**Work to complete**
Of all the lines in the entries below, give again exactly those starting at the line containing "Pelayanan Pelaporan" and ending at the line containing "Regulamin portalu", both ends included, and no others.

*** Entries provided ***

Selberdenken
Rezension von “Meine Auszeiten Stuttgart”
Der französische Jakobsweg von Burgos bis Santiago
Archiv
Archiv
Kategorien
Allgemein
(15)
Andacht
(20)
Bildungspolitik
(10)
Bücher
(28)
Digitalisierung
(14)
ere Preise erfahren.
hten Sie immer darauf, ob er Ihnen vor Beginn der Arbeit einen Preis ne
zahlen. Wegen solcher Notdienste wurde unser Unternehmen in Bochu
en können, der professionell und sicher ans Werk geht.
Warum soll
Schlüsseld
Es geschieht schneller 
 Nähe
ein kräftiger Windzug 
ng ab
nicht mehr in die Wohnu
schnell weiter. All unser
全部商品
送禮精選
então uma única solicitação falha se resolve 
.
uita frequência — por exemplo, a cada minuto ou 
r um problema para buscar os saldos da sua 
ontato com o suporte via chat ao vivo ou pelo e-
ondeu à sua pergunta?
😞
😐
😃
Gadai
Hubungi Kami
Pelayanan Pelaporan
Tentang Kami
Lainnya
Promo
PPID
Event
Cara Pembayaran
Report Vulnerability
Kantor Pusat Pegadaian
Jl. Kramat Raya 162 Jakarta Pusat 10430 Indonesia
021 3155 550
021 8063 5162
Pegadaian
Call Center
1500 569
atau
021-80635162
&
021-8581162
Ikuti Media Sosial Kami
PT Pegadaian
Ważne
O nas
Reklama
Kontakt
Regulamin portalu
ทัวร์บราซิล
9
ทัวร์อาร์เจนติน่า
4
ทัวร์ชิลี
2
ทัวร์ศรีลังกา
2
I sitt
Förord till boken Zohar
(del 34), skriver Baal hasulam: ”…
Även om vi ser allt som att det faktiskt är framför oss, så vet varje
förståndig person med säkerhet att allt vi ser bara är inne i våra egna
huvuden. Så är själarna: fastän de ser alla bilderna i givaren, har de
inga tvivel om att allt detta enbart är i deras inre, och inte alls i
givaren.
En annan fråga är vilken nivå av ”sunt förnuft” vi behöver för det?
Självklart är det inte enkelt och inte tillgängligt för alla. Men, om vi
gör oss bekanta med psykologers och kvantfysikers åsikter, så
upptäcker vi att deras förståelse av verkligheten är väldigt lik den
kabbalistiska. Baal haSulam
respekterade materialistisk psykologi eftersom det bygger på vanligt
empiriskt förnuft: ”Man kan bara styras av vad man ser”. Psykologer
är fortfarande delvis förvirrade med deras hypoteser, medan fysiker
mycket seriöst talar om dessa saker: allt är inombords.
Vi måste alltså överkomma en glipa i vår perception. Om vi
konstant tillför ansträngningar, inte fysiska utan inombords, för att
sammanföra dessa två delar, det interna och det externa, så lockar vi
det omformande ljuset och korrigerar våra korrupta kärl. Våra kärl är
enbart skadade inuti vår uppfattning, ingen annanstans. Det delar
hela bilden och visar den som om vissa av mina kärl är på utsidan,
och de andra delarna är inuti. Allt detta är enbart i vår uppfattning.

*** End of Entries provided ***

**Answer section**
Pelayanan Pelaporan
Tentang Kami
Lainnya
Promo
PPID
Event
Cara Pembayaran
Report Vulnerability
Kantor Pusat Pegadaian
Jl. Kramat Raya 162 Jakarta Pusat 10430 Indonesia
021 3155 550
021 8063 5162
Pegadaian
Call Center
1500 569
atau
021-80635162
&
021-8581162
Ikuti Media Sosial Kami
PT Pegadaian
Ważne
O nas
Reklama
Kontakt
Regulamin portalu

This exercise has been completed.